# ISO Chocolate cookie Crumbs



## pcheftina (Nov 11, 2008)

I have several recipes that call for "chocolate cookie crumbs" or chocolate wafers.  I have searched my local grocery and the only things I find are:  Oreos, Chocolate Graham Crakers and Nabisco's 100 calorie packs of chocolate wafer thins.  The crumbs called for in my recipes are for bar cookie or cheesecake crusts.

Which should I be using.  Does anyone have any ideas on where to get the chocolate wafer cookies?


----------



## LPBeier (Nov 11, 2008)

You can use chocolate graham crumbs but here in Canada we can buy Oreo cookie crumbs both in the bulk and cookie sections.  They are just the crumbs, not the cream centers and I use them for crusts, bars, etc. all the time.


----------



## pcheftina (Nov 11, 2008)

Laurie, lucky that you can find just the cookie parts....that's what I'm searching for........


----------



## LPBeier (Nov 11, 2008)

They are actually crumbs, though we also get chocolate wafers in a tube that I will put through the food processor if I can't find the crumbs.  Look in your bulk foods section with the baking supplies.


----------



## jpmcgrew (Nov 11, 2008)

These are what you want but these come in a case if you look harder in the store you can usually find them how ever you can also make your own.

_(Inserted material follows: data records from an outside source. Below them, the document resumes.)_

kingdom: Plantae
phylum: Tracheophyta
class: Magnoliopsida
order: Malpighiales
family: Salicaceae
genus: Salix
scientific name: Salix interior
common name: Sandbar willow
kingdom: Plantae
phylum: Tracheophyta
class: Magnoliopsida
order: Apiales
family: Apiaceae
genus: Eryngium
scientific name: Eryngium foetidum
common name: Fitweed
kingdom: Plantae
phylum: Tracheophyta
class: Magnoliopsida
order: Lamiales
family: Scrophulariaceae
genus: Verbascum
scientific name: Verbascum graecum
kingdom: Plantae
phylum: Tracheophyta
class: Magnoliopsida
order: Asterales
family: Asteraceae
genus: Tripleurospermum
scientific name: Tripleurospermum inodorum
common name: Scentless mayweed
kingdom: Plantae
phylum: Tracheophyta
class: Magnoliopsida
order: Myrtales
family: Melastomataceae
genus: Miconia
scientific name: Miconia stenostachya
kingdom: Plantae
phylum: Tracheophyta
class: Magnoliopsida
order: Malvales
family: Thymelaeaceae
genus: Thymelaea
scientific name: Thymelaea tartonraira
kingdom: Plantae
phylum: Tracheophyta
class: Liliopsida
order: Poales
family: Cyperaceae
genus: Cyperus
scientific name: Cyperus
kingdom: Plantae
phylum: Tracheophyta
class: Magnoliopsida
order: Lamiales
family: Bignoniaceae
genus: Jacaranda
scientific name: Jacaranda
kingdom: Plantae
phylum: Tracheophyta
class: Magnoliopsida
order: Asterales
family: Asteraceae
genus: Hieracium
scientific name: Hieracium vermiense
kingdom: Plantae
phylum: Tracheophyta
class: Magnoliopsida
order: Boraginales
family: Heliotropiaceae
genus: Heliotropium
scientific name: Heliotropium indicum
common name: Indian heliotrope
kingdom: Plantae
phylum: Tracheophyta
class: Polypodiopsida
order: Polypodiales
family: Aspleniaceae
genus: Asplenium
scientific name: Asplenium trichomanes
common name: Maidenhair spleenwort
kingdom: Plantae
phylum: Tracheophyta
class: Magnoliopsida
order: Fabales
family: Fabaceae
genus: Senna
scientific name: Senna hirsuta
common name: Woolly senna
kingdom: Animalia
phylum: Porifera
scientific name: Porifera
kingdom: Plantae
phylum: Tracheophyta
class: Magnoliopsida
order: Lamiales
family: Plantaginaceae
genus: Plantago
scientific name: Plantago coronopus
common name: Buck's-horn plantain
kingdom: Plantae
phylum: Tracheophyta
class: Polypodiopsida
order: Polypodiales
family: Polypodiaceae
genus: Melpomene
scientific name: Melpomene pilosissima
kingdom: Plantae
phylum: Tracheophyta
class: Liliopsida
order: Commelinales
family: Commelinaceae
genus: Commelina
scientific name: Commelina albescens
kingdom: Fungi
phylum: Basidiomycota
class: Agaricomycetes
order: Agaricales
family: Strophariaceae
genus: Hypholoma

NABISCO FAMOUS CHOC WAFERS 6 CT.: Amazon.com: Grocery


----------



## AuntieV (Nov 12, 2008)

I usually find them stuffed away on the very top shelf. The ones I buy are packaged in a tray type box with the waffers standing on edge. You might try asking at the customer service desk or call ahead to find out if they can be ordered ahead.

Also if you have a Walmart supper store, they usually have a display in the isle that devides the grocery section from the other part of the store. During the holidays they use this for a section of all baking goodies. I find lots of things there that they do not normally stock. 

Good Luck!


----------